» Recorded data
::::::::
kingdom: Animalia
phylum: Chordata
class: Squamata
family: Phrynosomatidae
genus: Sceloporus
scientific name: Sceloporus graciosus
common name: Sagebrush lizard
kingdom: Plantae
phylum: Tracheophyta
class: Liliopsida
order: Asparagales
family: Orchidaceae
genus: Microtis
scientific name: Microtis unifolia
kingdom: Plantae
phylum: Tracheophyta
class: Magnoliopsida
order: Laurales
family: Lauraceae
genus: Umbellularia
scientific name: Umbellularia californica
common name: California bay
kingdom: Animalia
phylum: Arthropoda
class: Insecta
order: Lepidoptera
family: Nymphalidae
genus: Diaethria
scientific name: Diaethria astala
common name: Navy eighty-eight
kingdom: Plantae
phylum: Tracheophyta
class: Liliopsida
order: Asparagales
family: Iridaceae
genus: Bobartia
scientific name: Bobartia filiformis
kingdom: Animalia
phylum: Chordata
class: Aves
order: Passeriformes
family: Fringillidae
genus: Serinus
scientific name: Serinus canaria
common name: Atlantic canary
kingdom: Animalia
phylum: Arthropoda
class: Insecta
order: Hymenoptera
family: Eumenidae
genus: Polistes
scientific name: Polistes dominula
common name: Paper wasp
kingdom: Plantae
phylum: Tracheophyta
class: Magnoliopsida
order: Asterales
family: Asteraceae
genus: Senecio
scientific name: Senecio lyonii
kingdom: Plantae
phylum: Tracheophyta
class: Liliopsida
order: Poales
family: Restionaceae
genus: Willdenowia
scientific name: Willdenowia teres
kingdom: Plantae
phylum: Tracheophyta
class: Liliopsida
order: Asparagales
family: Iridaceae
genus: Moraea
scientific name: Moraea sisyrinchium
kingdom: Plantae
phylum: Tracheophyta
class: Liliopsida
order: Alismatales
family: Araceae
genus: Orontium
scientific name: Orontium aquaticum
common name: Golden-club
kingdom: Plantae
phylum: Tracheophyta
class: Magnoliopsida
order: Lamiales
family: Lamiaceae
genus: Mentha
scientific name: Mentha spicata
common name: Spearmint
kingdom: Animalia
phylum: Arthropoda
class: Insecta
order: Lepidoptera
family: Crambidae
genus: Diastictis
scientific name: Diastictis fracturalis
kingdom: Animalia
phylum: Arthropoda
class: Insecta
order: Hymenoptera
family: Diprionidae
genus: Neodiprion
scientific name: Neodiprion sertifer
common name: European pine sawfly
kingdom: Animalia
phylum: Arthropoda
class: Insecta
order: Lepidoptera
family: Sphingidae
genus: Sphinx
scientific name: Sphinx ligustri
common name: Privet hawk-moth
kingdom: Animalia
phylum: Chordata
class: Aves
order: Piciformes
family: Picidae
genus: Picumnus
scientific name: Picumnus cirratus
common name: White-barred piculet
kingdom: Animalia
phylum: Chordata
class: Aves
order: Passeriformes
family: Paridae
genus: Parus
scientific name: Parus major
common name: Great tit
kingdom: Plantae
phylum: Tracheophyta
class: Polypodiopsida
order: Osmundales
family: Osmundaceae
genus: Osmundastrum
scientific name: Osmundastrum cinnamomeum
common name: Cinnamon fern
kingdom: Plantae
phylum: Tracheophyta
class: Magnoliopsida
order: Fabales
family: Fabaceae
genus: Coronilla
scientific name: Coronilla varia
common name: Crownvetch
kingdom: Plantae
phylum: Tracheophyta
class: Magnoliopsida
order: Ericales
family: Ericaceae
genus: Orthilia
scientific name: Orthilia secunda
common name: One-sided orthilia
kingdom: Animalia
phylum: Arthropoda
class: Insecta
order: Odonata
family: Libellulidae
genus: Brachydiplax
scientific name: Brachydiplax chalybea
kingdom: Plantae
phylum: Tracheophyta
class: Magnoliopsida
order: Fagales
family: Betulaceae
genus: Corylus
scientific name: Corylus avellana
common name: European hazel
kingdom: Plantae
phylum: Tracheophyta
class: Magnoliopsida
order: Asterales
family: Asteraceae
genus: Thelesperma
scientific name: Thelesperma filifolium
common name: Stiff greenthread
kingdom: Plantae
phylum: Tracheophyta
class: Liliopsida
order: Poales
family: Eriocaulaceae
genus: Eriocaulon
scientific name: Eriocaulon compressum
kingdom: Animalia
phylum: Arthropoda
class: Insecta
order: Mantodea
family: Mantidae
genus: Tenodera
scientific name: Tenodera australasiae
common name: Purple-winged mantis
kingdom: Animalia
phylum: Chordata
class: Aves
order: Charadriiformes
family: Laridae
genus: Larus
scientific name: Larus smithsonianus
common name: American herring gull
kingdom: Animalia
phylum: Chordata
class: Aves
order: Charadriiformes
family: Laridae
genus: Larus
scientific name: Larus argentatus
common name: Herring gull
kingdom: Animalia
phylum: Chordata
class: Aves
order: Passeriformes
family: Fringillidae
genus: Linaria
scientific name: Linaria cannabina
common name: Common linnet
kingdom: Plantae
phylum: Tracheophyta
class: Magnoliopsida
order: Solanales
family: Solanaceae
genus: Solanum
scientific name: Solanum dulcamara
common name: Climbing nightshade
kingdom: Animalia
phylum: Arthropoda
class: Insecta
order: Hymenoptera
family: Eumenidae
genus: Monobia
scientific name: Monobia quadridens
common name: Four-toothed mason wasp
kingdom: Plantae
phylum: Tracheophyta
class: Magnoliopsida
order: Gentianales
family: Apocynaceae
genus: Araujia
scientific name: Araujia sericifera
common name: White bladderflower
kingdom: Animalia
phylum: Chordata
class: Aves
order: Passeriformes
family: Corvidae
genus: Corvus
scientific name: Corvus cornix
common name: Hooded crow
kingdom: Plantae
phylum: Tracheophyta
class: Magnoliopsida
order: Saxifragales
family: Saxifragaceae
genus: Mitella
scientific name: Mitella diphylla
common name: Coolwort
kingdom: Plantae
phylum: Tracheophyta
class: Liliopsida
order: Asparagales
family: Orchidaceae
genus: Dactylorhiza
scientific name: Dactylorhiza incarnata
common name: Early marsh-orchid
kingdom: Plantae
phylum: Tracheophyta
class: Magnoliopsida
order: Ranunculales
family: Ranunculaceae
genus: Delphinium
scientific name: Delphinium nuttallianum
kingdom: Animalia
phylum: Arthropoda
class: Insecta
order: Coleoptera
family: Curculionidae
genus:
::::::::
» REQUIRED WORK
Return every line of the records above word for word, keeping them in their original order.

» FULL ANSWER
kingdom: Animalia
phylum: Chordata
class: Squamata
family: Phrynosomatidae
genus: Sceloporus
scientific name: Sceloporus graciosus
common name: Sagebrush lizard
kingdom: Plantae
phylum: Tracheophyta
class: Liliopsida
order: Asparagales
family: Orchidaceae
genus: Microtis
scientific name: Microtis unifolia
kingdom: Plantae
phylum: Tracheophyta
class: Magnoliopsida
order: Laurales
family: Lauraceae
genus: Umbellularia
scientific name: Umbellularia californica
common name: California bay
kingdom: Animalia
phylum: Arthropoda
class: Insecta
order: Lepidoptera
family: Nymphalidae
genus: Diaethria
scientific name: Diaethria astala
common name: Navy eighty-eight
kingdom: Plantae
phylum: Tracheophyta
class: Liliopsida
order: Asparagales
family: Iridaceae
genus: Bobartia
scientific name: Bobartia filiformis
kingdom: Animalia
phylum: Chordata
class: Aves
order: Passeriformes
family: Fringillidae
genus: Serinus
scientific name: Serinus canaria
common name: Atlantic canary
kingdom: Animalia
phylum: Arthropoda
class: Insecta
order: Hymenoptera
family: Eumenidae
genus: Polistes
scientific name: Polistes dominula
common name: Paper wasp
kingdom: Plantae
phylum: Tracheophyta
class: Magnoliopsida
order: Asterales
family: Asteraceae
genus: Senecio
scientific name: Senecio lyonii
kingdom: Plantae
phylum: Tracheophyta
class: Liliopsida
order: Poales
family: Restionaceae
genus: Willdenowia
scientific name: Willdenowia teres
kingdom: Plantae
phylum: Tracheophyta
class: Liliopsida
order: Asparagales
family: Iridaceae
genus: Moraea
scientific name: Moraea sisyrinchium
kingdom: Plantae
phylum: Tracheophyta
class: Liliopsida
order: Alismatales
family: Araceae
genus: Orontium
scientific name: Orontium aquaticum
common name: Golden-club
kingdom: Plantae
phylum: Tracheophyta
class: Magnoliopsida
order: Lamiales
family: Lamiaceae
genus: Mentha
scientific name: Mentha spicata
common name: Spearmint
kingdom: Animalia
phylum: Arthropoda
class: Insecta
order: Lepidoptera
family: Crambidae
genus: Diastictis
scientific name: Diastictis fracturalis
kingdom: Animalia
phylum: Arthropoda
class: Insecta
order: Hymenoptera
family: Diprionidae
genus: Neodiprion
scientific name: Neodiprion sertifer
common name: European pine sawfly
kingdom: Animalia
phylum: Arthropoda
class: Insecta
order: Lepidoptera
family: Sphingidae
genus: Sphinx
scientific name: Sphinx ligustri
common name: Privet hawk-moth
kingdom: Animalia
phylum: Chordata
class: Aves
order: Piciformes
family: Picidae
genus: Picumnus
scientific name: Picumnus cirratus
common name: White-barred piculet
kingdom: Animalia
phylum: Chordata
class: Aves
order: Passeriformes
family: Paridae
genus: Parus
scientific name: Parus major
common name: Great tit
kingdom: Plantae
phylum: Tracheophyta
class: Polypodiopsida
order: Osmundales
family: Osmundaceae
genus: Osmundastrum
scientific name: Osmundastrum cinnamomeum
common name: Cinnamon fern
kingdom: Plantae
phylum: Tracheophyta
class: Magnoliopsida
order: Fabales
family: Fabaceae
genus: Coronilla
scientific name: Coronilla varia
common name: Crownvetch
kingdom: Plantae
phylum: Tracheophyta
class: Magnoliopsida
order: Ericales
family: Ericaceae
genus: Orthilia
scientific name: Orthilia secunda
common name: One-sided orthilia
kingdom: Animalia
phylum: Arthropoda
class: Insecta
order: Odonata
family: Libellulidae
genus: Brachydiplax
scientific name: Brachydiplax chalybea
kingdom: Plantae
phylum: Tracheophyta
class: Magnoliopsida
order: Fagales
family: Betulaceae
genus: Corylus
scientific name: Corylus avellana
common name: European hazel
kingdom: Plantae
phylum: Tracheophyta
class: Magnoliopsida
order: Asterales
family: Asteraceae
genus: Thelesperma
scientific name: Thelesperma filifolium
common name: Stiff greenthread
kingdom: Plantae
phylum: Tracheophyta
class: Liliopsida
order: Poales
family: Eriocaulaceae
genus: Eriocaulon
scientific name: Eriocaulon compressum
kingdom: Animalia
phylum: Arthropoda
class: Insecta
order: Mantodea
family: Mantidae
genus: Tenodera
scientific name: Tenodera australasiae
common name: Purple-winged mantis
kingdom: Animalia
phylum: Chordata
class: Aves
order: Charadriiformes
family: Laridae
genus: Larus
scientific name: Larus smithsonianus
common name: American herring gull
kingdom: Animalia
phylum: Chordata
class: Aves
order: Charadriiformes
family: Laridae
genus: Larus
scientific name: Larus argentatus
common name: Herring gull
kingdom: Animalia
phylum: Chordata
class: Aves
order: Passeriformes
family: Fringillidae
genus: Linaria
scientific name: Linaria cannabina
common name: Common linnet
kingdom: Plantae
phylum: Tracheophyta
class: Magnoliopsida
order: Solanales
family: Solanaceae
genus: Solanum
scientific name: Solanum dulcamara
common name: Climbing nightshade
kingdom: Animalia
phylum: Arthropoda
class: Insecta
order: Hymenoptera
family: Eumenidae
genus: Monobia
scientific name: Monobia quadridens
common name: Four-toothed mason wasp
kingdom: Plantae
phylum: Tracheophyta
class: Magnoliopsida
order: Gentianales
family: Apocynaceae
genus: Araujia
scientific name: Araujia sericifera
common name: White bladderflower
kingdom: Animalia
phylum: Chordata
class: Aves
order: Passeriformes
family: Corvidae
genus: Corvus
scientific name: Corvus cornix
common name: Hooded crow
kingdom: Plantae
phylum: Tracheophyta
class: Magnoliopsida
order: Saxifragales
family: Saxifragaceae
genus: Mitella
scientific name: Mitella diphylla
common name: Coolwort
kingdom: Plantae
phylum: Tracheophyta
class: Liliopsida
order: Asparagales
family: Orchidaceae
genus: Dactylorhiza
scientific name: Dactylorhiza incarnata
common name: Early marsh-orchid
kingdom: Plantae
phylum: Tracheophyta
class: Magnoliopsida
order: Ranunculales
family: Ranunculaceae
genus: Delphinium
scientific name: Delphinium nuttallianum
kingdom: Animalia
phylum: Arthropoda
class: Insecta
order: Coleoptera
family: Curculionidae
genus:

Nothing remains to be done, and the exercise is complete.